╭──

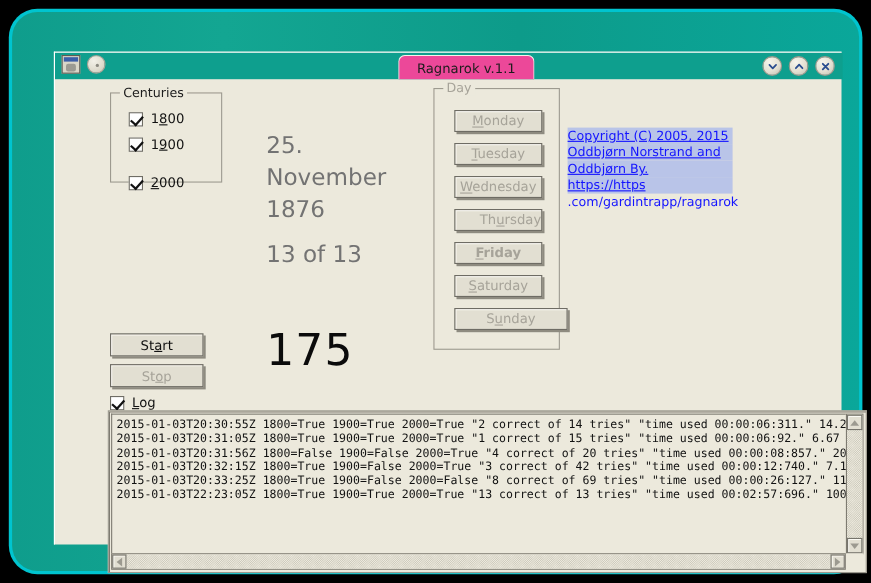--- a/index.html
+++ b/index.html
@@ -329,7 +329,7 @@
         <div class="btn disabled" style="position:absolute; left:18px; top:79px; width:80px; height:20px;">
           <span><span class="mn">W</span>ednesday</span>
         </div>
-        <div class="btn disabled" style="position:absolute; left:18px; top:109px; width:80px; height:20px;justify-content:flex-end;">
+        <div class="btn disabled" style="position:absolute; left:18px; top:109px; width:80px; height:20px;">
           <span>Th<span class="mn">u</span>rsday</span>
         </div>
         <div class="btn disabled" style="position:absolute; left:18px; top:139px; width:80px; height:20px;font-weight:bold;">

╰──

Problem to work on:
An exact retyping of the material, minus the pictures, is the required answer.

Finished exercise:
--- a/index.html
+++ b/index.html
@@ -329,7 +329,7 @@
         <div class="btn disabled" style="position:absolute; left:18px; top:79px; width:80px; height:20px;">
           <span><span class="mn">W</span>ednesday</span>
         </div>
-        <div class="btn disabled" style="position:absolute; left:18px; top:109px; width:80px; height:20px;justify-content:flex-end;">
+        <div class="btn disabled" style="position:absolute; left:18px; top:109px; width:80px; height:20px;">
           <span>Th<span class="mn">u</span>rsday</span>
         </div>
         <div class="btn disabled" style="position:absolute; left:18px; top:139px; width:80px; height:20px;font-weight:bold;">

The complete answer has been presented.